§ **THE DATA**
##############################

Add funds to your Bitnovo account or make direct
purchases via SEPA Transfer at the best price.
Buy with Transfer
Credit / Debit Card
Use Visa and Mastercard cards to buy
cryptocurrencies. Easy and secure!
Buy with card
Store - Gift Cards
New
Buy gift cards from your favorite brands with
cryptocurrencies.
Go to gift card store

##############################

§ **TASK**
Each line that mentions the string "Transfer" must be copied from the listing.

§ **ANSWER TO THIS PROBLEM**
purchases via SEPA Transfer at the best price.
Buy with Transfer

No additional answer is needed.